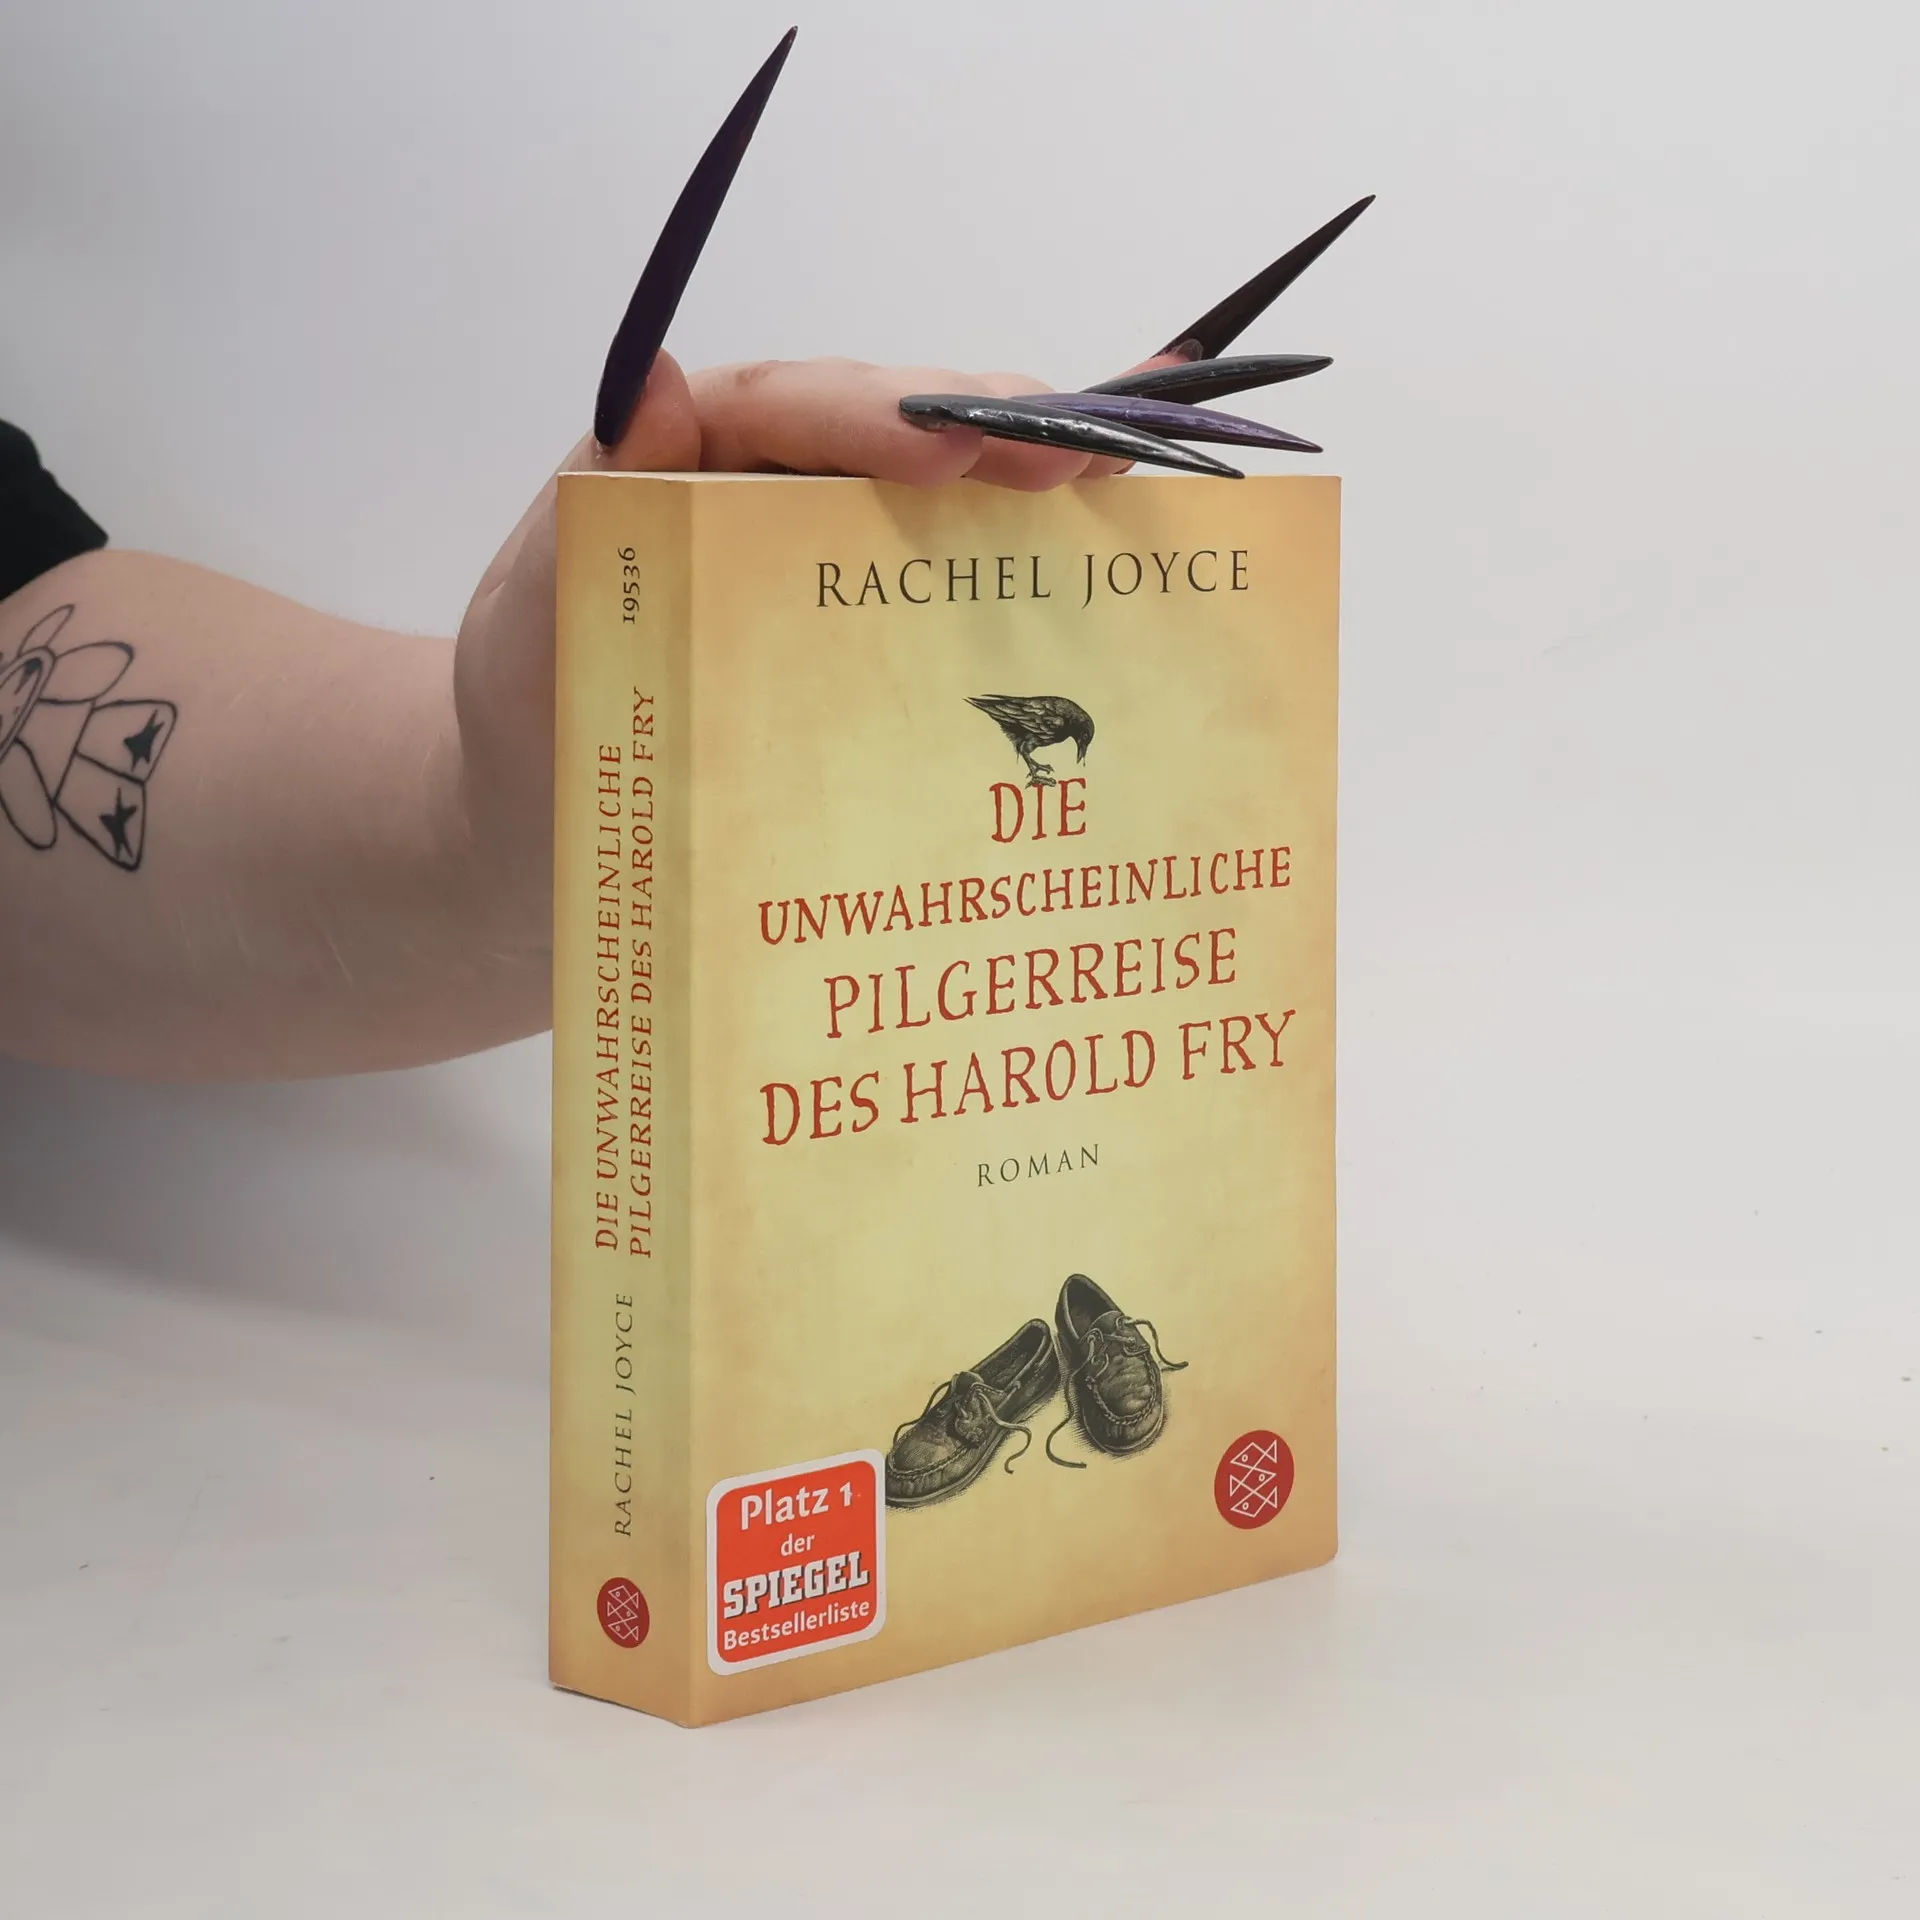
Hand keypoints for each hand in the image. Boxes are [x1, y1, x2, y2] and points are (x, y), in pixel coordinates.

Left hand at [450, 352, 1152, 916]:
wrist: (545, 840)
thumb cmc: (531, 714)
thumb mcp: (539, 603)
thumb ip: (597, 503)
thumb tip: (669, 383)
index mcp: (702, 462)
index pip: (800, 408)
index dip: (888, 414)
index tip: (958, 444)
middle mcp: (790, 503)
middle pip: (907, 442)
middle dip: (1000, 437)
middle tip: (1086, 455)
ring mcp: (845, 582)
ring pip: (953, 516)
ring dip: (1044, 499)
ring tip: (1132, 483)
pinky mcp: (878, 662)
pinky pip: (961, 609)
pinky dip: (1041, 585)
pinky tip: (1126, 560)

## YOUR ASSIGNMENT
What you return should match, exactly, the stretch of the listing above that runs from the line with "middle tip: (1086, 455)" to its last line.

## SOLUTION TO THIS PROBLEM
middle tip: (1086, 455)
ring mcp: (845, 582)
ring pip: (953, 516)
ring dip: (1044, 499)
ring tip: (1132, 483)
pinky mcp: (878, 662)
pinky pip: (961, 609)
pinky dip: (1041, 585)
pinky tip: (1126, 560)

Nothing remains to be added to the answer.